Сейчас он стоял передо мной в непросохшем ватнике, из-под которого выглядывала гимнастерка, в покрытых грязью сапогах, в мокрой ушанке. Уши ее торчали вверх и вместе с завязками свисали в обе стороны. Его лицо с выпирающими скулами, с провалами у висков и на щеках, с утиным носом никто не назвал бы пригожим. Иногда мне думалось, что в свои тридцать лет Заев еще не вполне сформировался, что какие-то гаечки в нем, как говорится, не подтянуты. И все же он был мне мил: долговязый, нескладный, стремительный во всем — в походке, в решениях, даже в чудачествах. Он казался мне похожим на знаменитого некогда Пата. Помните ли вы этого всегда серьезного киноактера-комика, длинного как жердь, неизменно совершавшего что-либо невпопад, игравшего в паре с толстяком-коротышкой Паташоном? Не раз после какой-нибудь выходки Заева я думал: «Пат! Форменный Пат!»
Показав на его измызганные сапоги, на нелепо расхлестанную шапку, я приказал:
— Приведи себя в порядок.
— Есть, товарищ комбат, привести себя в порядок.
Он сдернул шапку, посмотрел на нее и сунул за пояс, за кобуру пистолета. Потом вынул из кармана длинный складной нож — Заев почему-то называл его «боцманским», — раскрыл, отщепил лучину от валявшегося на полу полена и принялся соскребать грязь с сапог.
Пробужденные возгласом Заева, командиры быстро поднялись, собрали разбросанные по полу шинели. Лишь Толстунов не спешил. Умело навертывая портянки, он наблюдал за происходившим.

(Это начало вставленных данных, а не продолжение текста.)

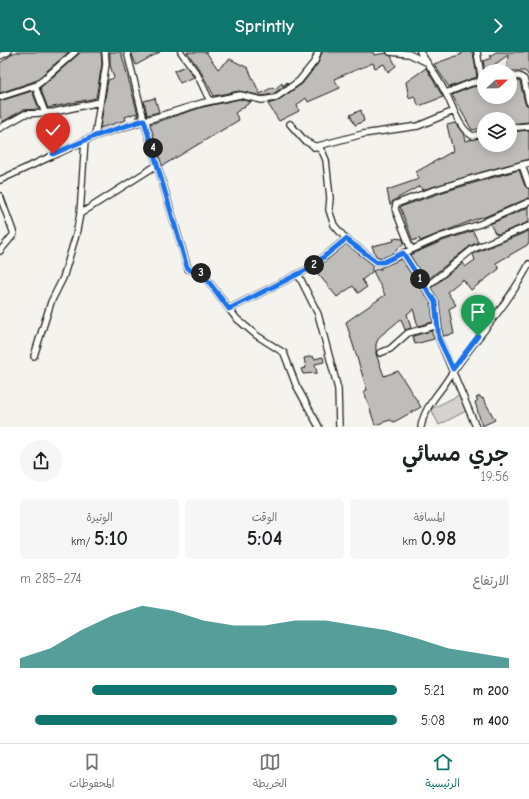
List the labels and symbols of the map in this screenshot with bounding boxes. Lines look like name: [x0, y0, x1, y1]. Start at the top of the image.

— Ну-с, господа офицеры, — сказал я, — для чего пожаловали? Рахимов, зачем собрал командиров?
Рахимов стоял навытяжку, руки по швам, но эта поза у него, альпиниста, инструктора горного спорта, казалась как бы вольной, свободной. Он доложил, что получен приказ, согласно которому батальон передан в резерв командира дивизии. Затем сообщил о прибытии боеприпасов и продовольствия.
— Я вызвал, товарищ комбат, — продолжал он, — к вашему приходу командиров рот и политруков. Чрезвычайных происшествий в батальоне не было. В данное время батальон отдыхает.
— Почему отдыхает? — спросил я. — А чистка оружия? Дордия! Ты тут со всеми удобствами расположился. Даже изволил скинуть гимнастерку… В твоей роте оружие бойцы чистили?..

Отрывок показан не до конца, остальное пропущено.